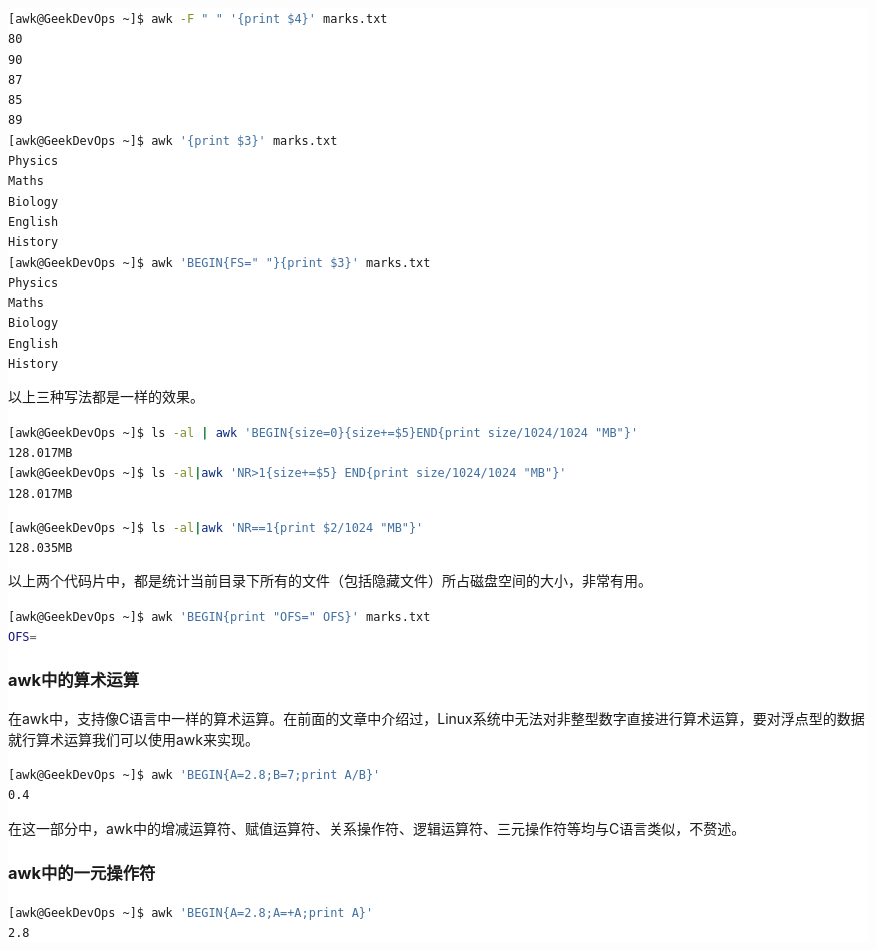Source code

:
 ```bash
[awk@GeekDevOps ~]$ awk -F " " '{print $4}' marks.txt 
80
90
87
85
89
[awk@GeekDevOps ~]$ awk '{print $3}' marks.txt 
Physics
Maths
Biology
English
History
[awk@GeekDevOps ~]$ awk 'BEGIN{FS=" "}{print $3}' marks.txt 
Physics
Maths
Biology
English
History
```

以上三种写法都是一样的效果。

```bash
[awk@GeekDevOps ~]$ ls -al | awk 'BEGIN{size=0}{size+=$5}END{print size/1024/1024 "MB"}'
128.017MB
[awk@GeekDevOps ~]$ ls -al|awk 'NR>1{size+=$5} END{print size/1024/1024 "MB"}'
128.017MB
```

```bash
[awk@GeekDevOps ~]$ ls -al|awk 'NR==1{print $2/1024 "MB"}'
128.035MB
```

以上两个代码片中，都是统计当前目录下所有的文件（包括隐藏文件）所占磁盘空间的大小，非常有用。

```bash
[awk@GeekDevOps ~]$ awk 'BEGIN{print "OFS=" OFS}' marks.txt
OFS=
```

### awk中的算术运算

在awk中，支持像C语言中一样的算术运算。在前面的文章中介绍过，Linux系统中无法对非整型数字直接进行算术运算，要对浮点型的数据就行算术运算我们可以使用awk来实现。

```bash
[awk@GeekDevOps ~]$ awk 'BEGIN{A=2.8;B=7;print A/B}'
0.4
```

在这一部分中，awk中的增减运算符、赋值运算符、关系操作符、逻辑运算符、三元操作符等均与C语言类似，不赘述。

### awk中的一元操作符

```bash
[awk@GeekDevOps ~]$ awk 'BEGIN{A=2.8;A=+A;print A}'
2.8
```

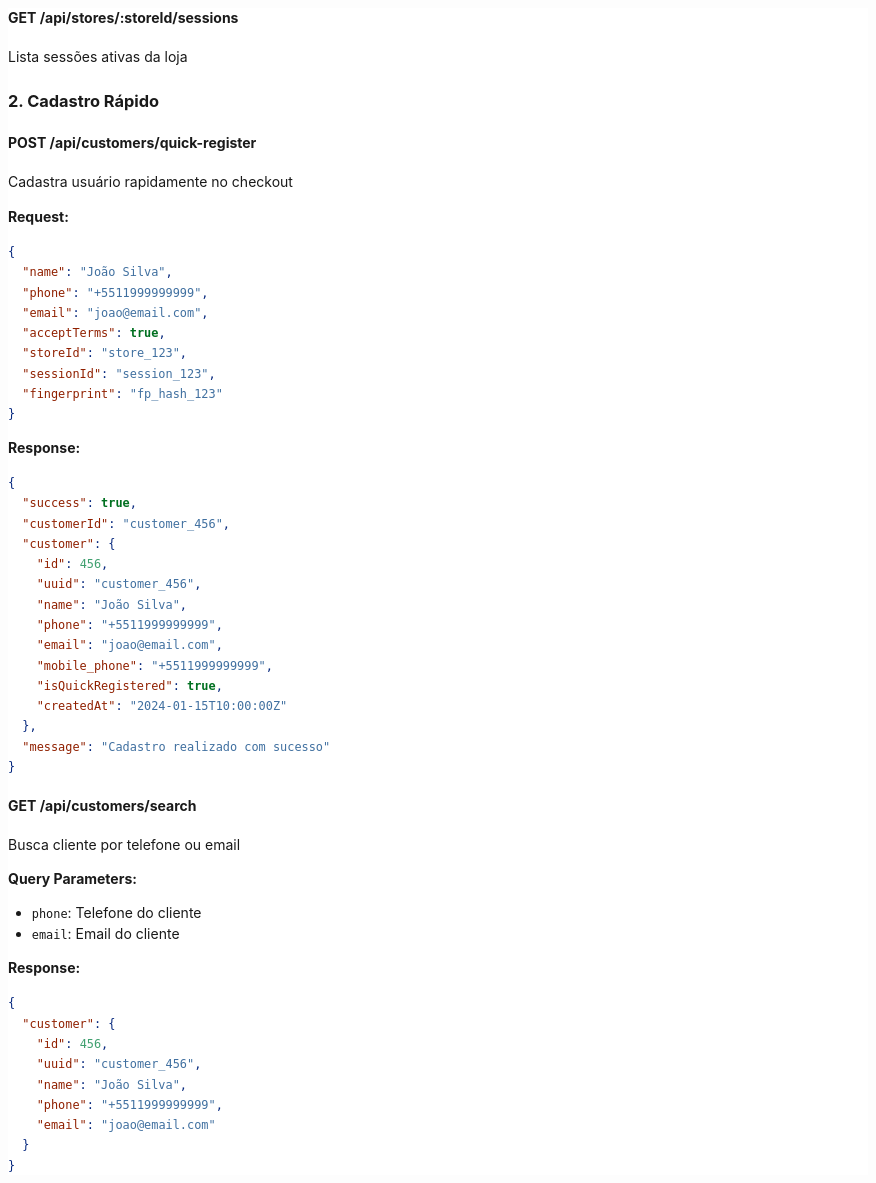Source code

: #### GET /api/stores/:storeId/sessions
Lista sessões ativas da loja

### 2. Cadastro Rápido

#### POST /api/customers/quick-register
Cadastra usuário rapidamente no checkout

**Request:**
```json
{
  "name": "João Silva",
  "phone": "+5511999999999",
  "email": "joao@email.com",
  "acceptTerms": true,
  "storeId": "store_123",
  "sessionId": "session_123",
  "fingerprint": "fp_hash_123"
}
```

**Response:**
```json
{
  "success": true,
  "customerId": "customer_456",
  "customer": {
    "id": 456,
    "uuid": "customer_456",
    "name": "João Silva",
    "phone": "+5511999999999",
    "email": "joao@email.com",
    "mobile_phone": "+5511999999999",
    "isQuickRegistered": true,
    "createdAt": "2024-01-15T10:00:00Z"
  },
  "message": "Cadastro realizado com sucesso"
}
```

#### GET /api/customers/search
Busca cliente por telefone ou email

**Query Parameters:**
- `phone`: Telefone do cliente
- `email`: Email do cliente

**Response:**
```json
{
  "customer": {
    "id": 456,
    "uuid": "customer_456",
    "name": "João Silva",
    "phone": "+5511999999999",
    "email": "joao@email.com"
  }
}
```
—————
YOUR TASK:
Please reproduce all the material exactly. Pictures stay out of the copy.

RESPONSE BELOW:
Source code

:
 ```bash
[awk@GeekDevOps ~]$ awk -F " " '{print $4}' marks.txt 
80
90
87
85
89
[awk@GeekDevOps ~]$ awk '{print $3}' marks.txt 
Physics
Maths
Biology
English
History
[awk@GeekDevOps ~]$ awk 'BEGIN{FS=" "}{print $3}' marks.txt 
Physics
Maths
Biology
English
History
```

以上三种写法都是一样的效果。

```bash
[awk@GeekDevOps ~]$ ls -al | awk 'BEGIN{size=0}{size+=$5}END{print size/1024/1024 "MB"}'
128.017MB
[awk@GeekDevOps ~]$ ls -al|awk 'NR>1{size+=$5} END{print size/1024/1024 "MB"}'
128.017MB
```

```bash
[awk@GeekDevOps ~]$ ls -al|awk 'NR==1{print $2/1024 "MB"}'
128.035MB
```

以上两个代码片中，都是统计当前目录下所有的文件（包括隐藏文件）所占磁盘空间的大小，非常有用。

```bash
[awk@GeekDevOps ~]$ awk 'BEGIN{print "OFS=" OFS}' marks.txt
OFS=
```

### awk中的算术运算

在awk中，支持像C语言中一样的算术运算。在前面的文章中介绍过，Linux系统中无法对非整型数字直接进行算术运算，要对浮点型的数据就行算术运算我们可以使用awk来实现。

```bash
[awk@GeekDevOps ~]$ awk 'BEGIN{A=2.8;B=7;print A/B}'
0.4
```

在这一部分中，awk中的增减运算符、赋值运算符、关系操作符、逻辑运算符、三元操作符等均与C语言类似，不赘述。

### awk中的一元操作符

```bash
[awk@GeekDevOps ~]$ awk 'BEGIN{A=2.8;A=+A;print A}'
2.8
```

Source code

: #### GET /api/stores/:storeId/sessions
Lista sessões ativas da loja

### 2. Cadastro Rápido

#### POST /api/customers/quick-register
Cadastra usuário rapidamente no checkout

**Request:**
```json
{
  "name": "João Silva",
  "phone": "+5511999999999",
  "email": "joao@email.com",
  "acceptTerms": true,
  "storeId": "store_123",
  "sessionId": "session_123",
  "fingerprint": "fp_hash_123"
}
```

**Response:**
```json
{
  "success": true,
  "customerId": "customer_456",
  "customer": {
    "id": 456,
    "uuid": "customer_456",
    "name": "João Silva",
    "phone": "+5511999999999",
    "email": "joao@email.com",
    "mobile_phone": "+5511999999999",
    "isQuickRegistered": true,
    "createdAt": "2024-01-15T10:00:00Z"
  },
  "message": "Cadastro realizado com sucesso"
}
```

#### GET /api/customers/search
Busca cliente por telefone ou email

**Query Parameters:**
- `phone`: Telefone do cliente
- `email`: Email do cliente

**Response:**
```json
{
  "customer": {
    "id": 456,
    "uuid": "customer_456",
    "name": "João Silva",
    "phone": "+5511999999999",
    "email": "joao@email.com"
  }
}
```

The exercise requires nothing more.